A aproximação de temas considerados tabus em diferentes religiões do mundo, como a abertura da Igreja às pessoas LGBTQIA+, também impactaram em sua exposição mundial. Desde o início de seu papado, em 2013, Papa Francisco passou a endereçar uma mensagem inclusiva e decidindo permitir que os padres abençoassem casais do mesmo sexo, sendo criticado por “excesso de tolerância”. 

O vaticanista Filipe Domingues aponta que Francisco conseguiu fazer com que a instituição voltasse a ser uma voz presente nos debates mundiais. “Por muitos anos, a sociedade, o público fora da Igreja de uma forma ampla, não esperava mais da Igreja uma instituição global. Não se esperava nada de novo, nenhum tipo de movimento. A Igreja era um ícone de tradição e de estabilidade, de lentidão”, afirmou ao Estadão.

“Francisco reabriu a fronteira do diálogo da Igreja com o mundo. As pessoas paravam para ouvir o que o Papa tinha a dizer. O mundo se importava com os grandes temas que ele quis defender.”

Papa com projeção mundial 

O pontificado de Francisco foi o primeiro da história do catolicismo em que a proporção de cardeais europeus deixou de ser a maioria absoluta. Em 2019, quando ele nomeou 13 novos nomes, a Europa tinha 43% dos representantes da alta cúpula da Igreja. Quando assumiu o trono de Pedro, a cifra era de 61%.

“A Igreja deixou de ser eurocêntrica porque começou a ter um escopo muito maior, de nomeações a representações, mostrando que era, de fato, universal. A Igreja periférica, que até então não tinha vez nem voz, passou a ter representação no pontificado de Francisco. Ele conseguiu montar uma Igreja com uma outra cara, de fato antenada com os problemas do século 21”, explicou o teólogo, historiador e filósofo Gerson Leite de Moraes, professor na Universidade Presbiteriana Mackenzie.

Legado em defesa do meio ambiente

A influência política do Papa chegou ao Brasil especialmente nas questões socioambientais. Em seus sermões, endereçou especialmente a Amazônia, que abrange nove países sul americanos, além de convocar bispos da região a organizar um encontro em 2019 para uma aproximação da Igreja Católica com a ecologia.

Em suas falas na Basílica de São Pedro, no Vaticano, denunciou o desenvolvimento predatório, que chamou de “pecado ecológico”, e permitiu o uso de itens de origem indígena em rituais litúrgicos. Em 2020, contudo, recusou o pedido dos bispos de autorizar a ordenação de homens casados excepcionalmente para atender a região.

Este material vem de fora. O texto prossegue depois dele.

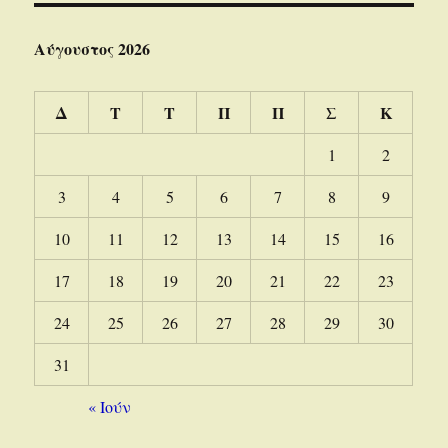
Αύγουστος 2026
Δ
Τ
Τ
Π
Π
Σ
Κ
1
2
3
4
5
6
7
8
9
10
11
12
13
14
15
16
17
18
19
20
21
22
23
24
25
26
27
28
29
30
31
« Ιούν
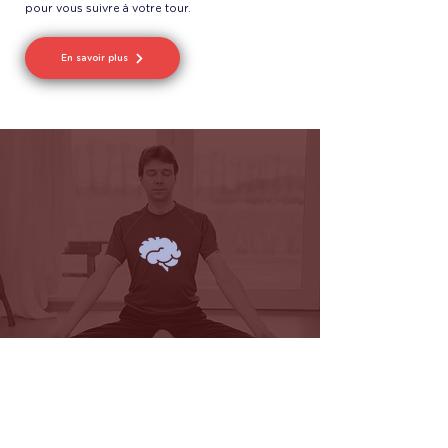
pour vous suivre à votre tour.
En savoir plus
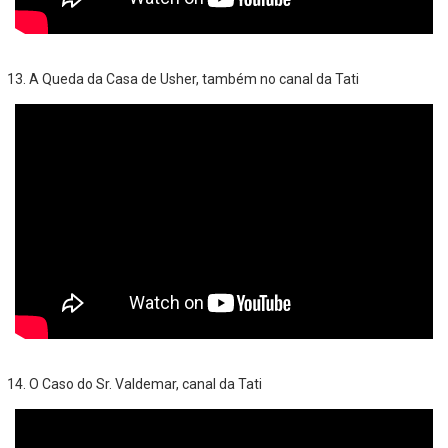
A Queda da Casa de Usher, também no canal da Tati
O Caso do Sr. Valdemar, canal da Tati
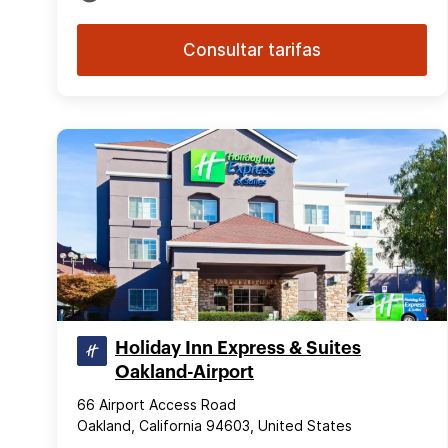
Consultar tarifas
Holiday Inn Express & Suites
Oakland-Airport
66 Airport Access Road
Oakland, California 94603, United States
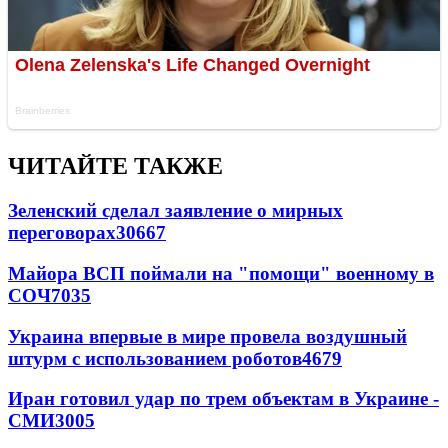
ЧИТАЙТЕ ТАКЖЕ
Зеленский сделал заявление о мирных
переговорах
30667
Майора ВСП поймали на "помощи" военному в
СОЧ
7035
Украина впервые в мире провела воздушный
штурм с использованием роботов
4679
Иран готовил удар по трем объектам в Украине -
СМИ
3005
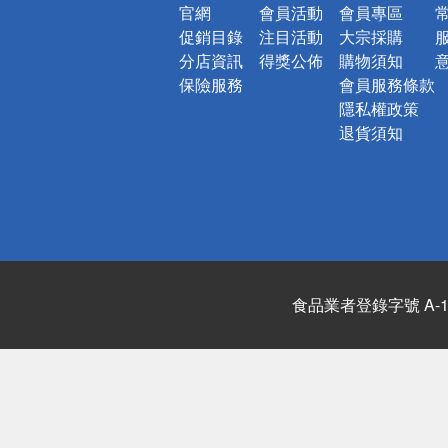
官網
會員活動
會員專區
促銷目錄
注目活動
大宗採購
分店資訊
得獎公佈
購物須知
保險服務
會員服務條款
隱私權政策
退貨須知
食品業者登錄字號 A-122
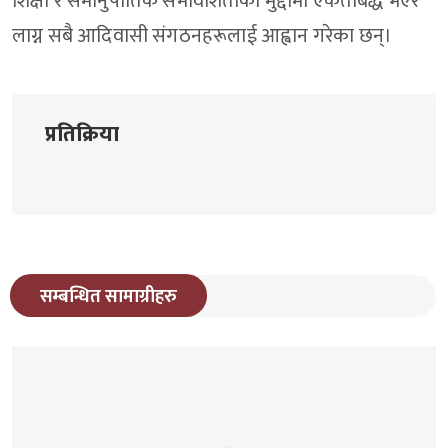
शिक्षा र समानुपातिक समावेशिताका मुद्दामा एकताबद्ध भएर
लाग्न सबै आदिवासी संगठनहरूलाई आह्वान गरेका छन्।
प्रतिक्रिया
सम्बन्धित सामाग्रीहरु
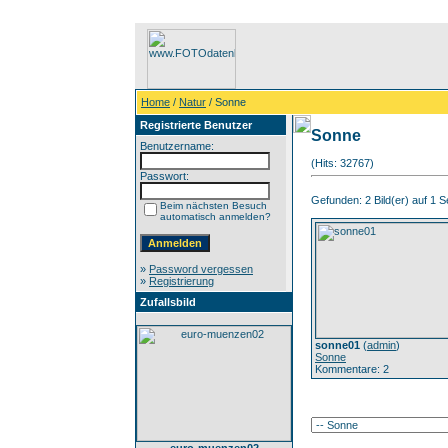
Home
/
Natur
/ Sonne
Registrierte Benutzer
Sonne
Benutzername:
(Hits: 32767)
Passwort:
Gefunden: 2 Bild(er) auf 1 Se
Beim nächsten Besuch
automatisch anmelden?
»
Password vergessen
»
Registrierung
Zufallsbild
sonne01
(
admin
)
Sonne
Kommentare: 2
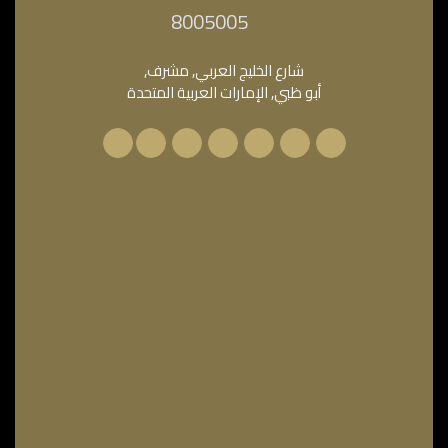
‎8005005‎
شارع الخليج العربي, مشرف,
أبو ظبي, الإمارات العربية المتحدة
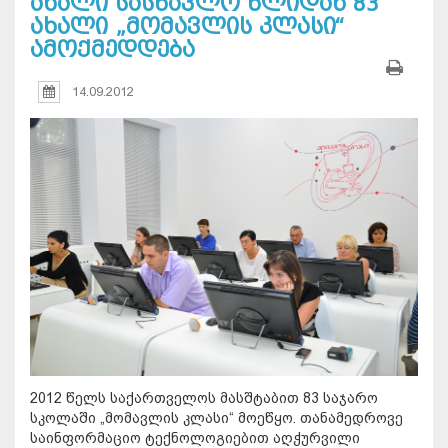
ახალი სასწავლო წლიდან 83
ახალი „მომავლის კლასი“
ამოქმედდება
14.09.2012
2012 წელს საქართველოს მასშტაბით 83 საჯარო
სკოლაში „მომავლის კლასი“ მოეწყო. თანამედროვე
საინფორმაციო ტექნოლოგიებით აღჭურვილი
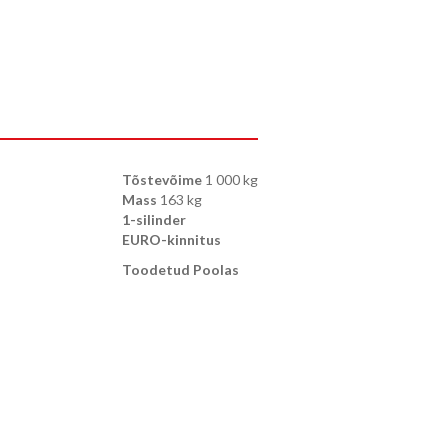
Tõstevõime
1 000 kg
Mass
163 kg
1-silinder
EURO-kinnitus
Toodetud Poolas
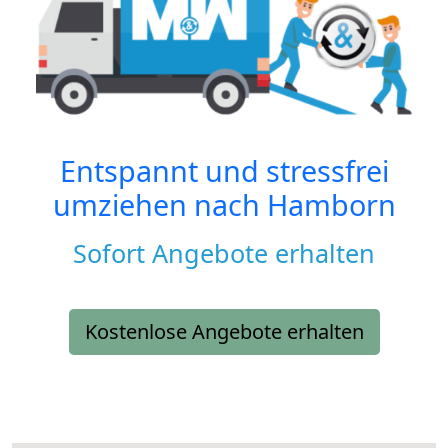
Entspannt und stressfrei
umziehen nach
Hamborn
Sofort Angebote erhalten
Kostenlose Angebote erhalten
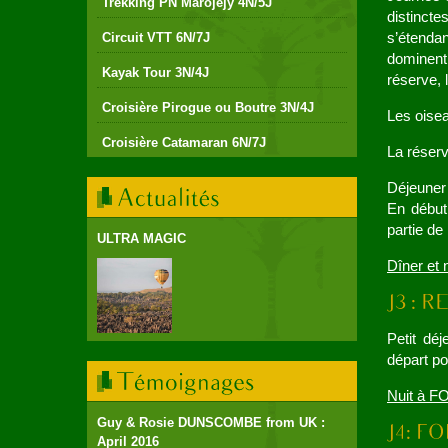
Trekking PN Marojejy 4N/5J
distincte
s’étenda
Circuit VTT 6N/7J
dominent
Kayak Tour 3N/4J
réserve, 
Croisière Pirogue ou Boutre 3N/4J
Les oisea
Croisière Catamaran 6N/7J
La réserv
Déjeuner 
En début 
partie de
ULTRA MAGIC
Dîner et
Petit déj
départ pou
Nuit à 
Guy & Rosie DUNSCOMBE from UK :
April 2016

Para Chicarino essa é uma questão que deve permanecer no radar de influência política do Vaticano, uma vez que a proporção de católicos segue em queda no Brasil, demonstrando o fortalecimento de instituições evangélicas, consideradas mais flexíveis em suas regras internas. “A volta a um conservadorismo muito grande poderia não acompanhar a mudança social. Nesse sentido, as igrejas evangélicas têm mais adaptabilidade, permitindo que entrem em mais territórios, como vemos acontecer na região da Amazônia e em países africanos”, explica.

Segundo dados do Annuario Pontificio 2025, feito pelo Escritório Central de Estatística da Igreja, o Brasil tem 182 milhões de católicos, o que representa 13% do total mundial de adeptos a essa religião. Ainda segundo o Censo Estatístico 2020, 50% da população brasileira se autodeclara católica. Em 2010, o total era de 64% da população e, em 2000, de 73%.